JUBA - The marathon task of counting the ballot in south Sudan's independence referendum was under way yesterday after the week-long poll on the partition of Africa's largest nation closed.

"Secession. Secession. Secession," the returning officer intoned on Saturday night as he carefully unfolded each ballot paper cast at a polling station in a school in the southern capital of Juba before pronouncing the voter's choice.

There was the odd vote for unity with the mainly Arab, Muslim north but they were dwarfed by the huge pile in favour of turning the mainly Christian, African south into the world's newest nation and putting the seal on five decades of civil conflict.

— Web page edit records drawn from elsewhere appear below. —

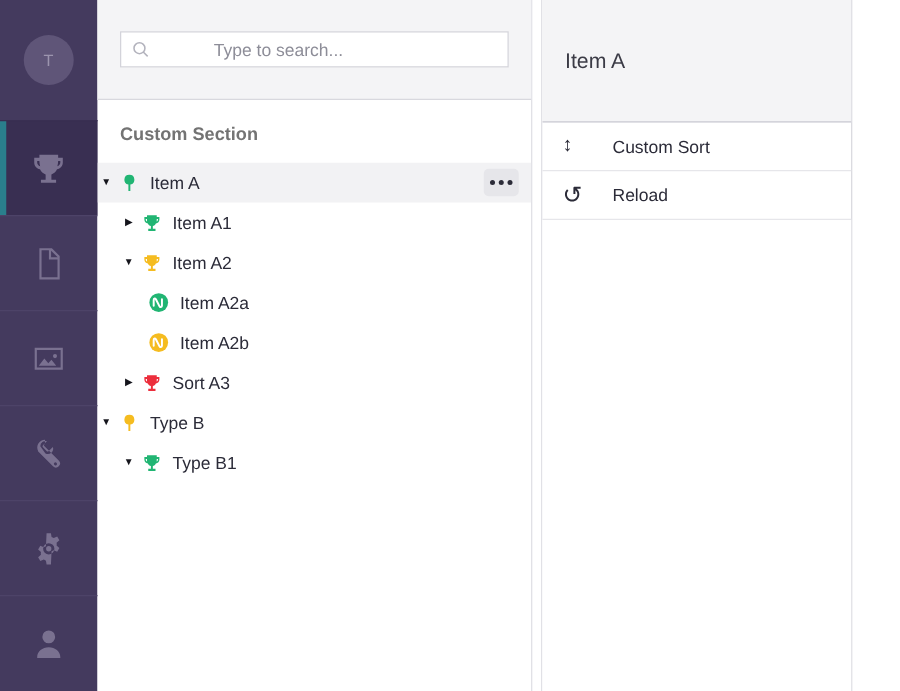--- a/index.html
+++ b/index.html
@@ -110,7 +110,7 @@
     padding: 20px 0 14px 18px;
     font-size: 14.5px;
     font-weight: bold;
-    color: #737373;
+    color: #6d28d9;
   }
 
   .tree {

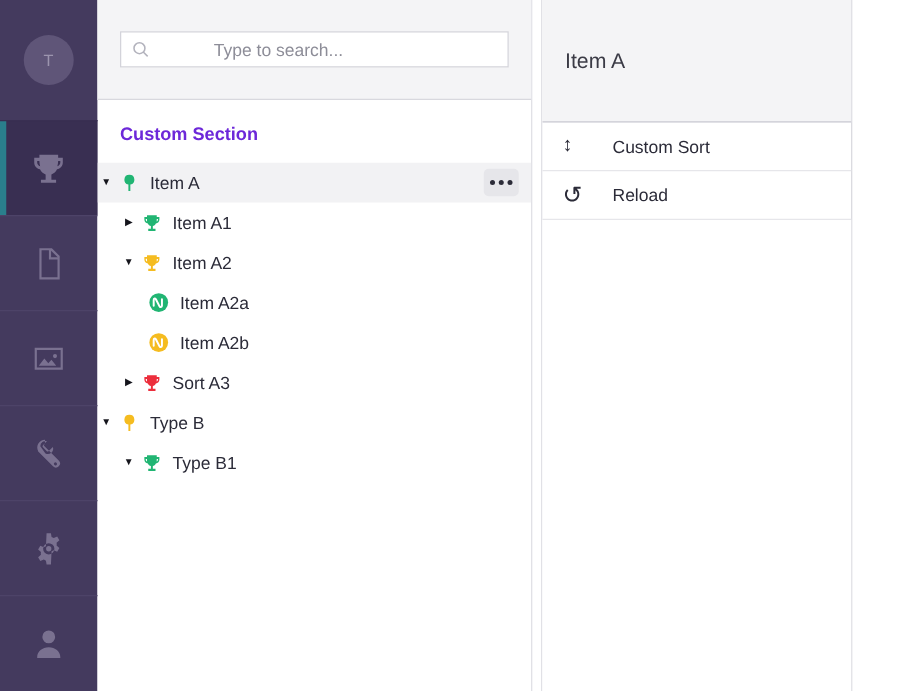--- a/index.html
+++ b/index.html
@@ -170,7 +170,7 @@
   
   .lvl0 { padding-left: 0px; }
   .lvl1 { padding-left: 18px; }
-  .lvl2 { padding-left: 24px; }
+  .lvl2 { padding-left: 40px; }
 
   
   .gutter {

The count was being conducted by torchlight, creating an almost religious atmosphere in the small classroom. The school has no mains electricity.

Each vote was passed for checking to two other polling station staff and shown to domestic and international observers. Some stations were expected to continue the count through the night. Others, particularly in rural areas where many were out in the open, locked away the ballot boxes for the night and were due to start counting late yesterday.

The deputy chairperson of the referendum commission, Chan Reece, said the only extension to polling would be among emigré voters in flood-hit areas of Australia, who would have a further five days.

An Anglican bishop blew the "last trumpet" after being among the final people to vote before polls closed at 6pm on Saturday. Yugusuk, after sounding his orange vuvuzela, draped in the south Sudanese flag, said: "This is the signal not only of the end of the voting but of an end to our slavery, oppression and the beginning of our freedom."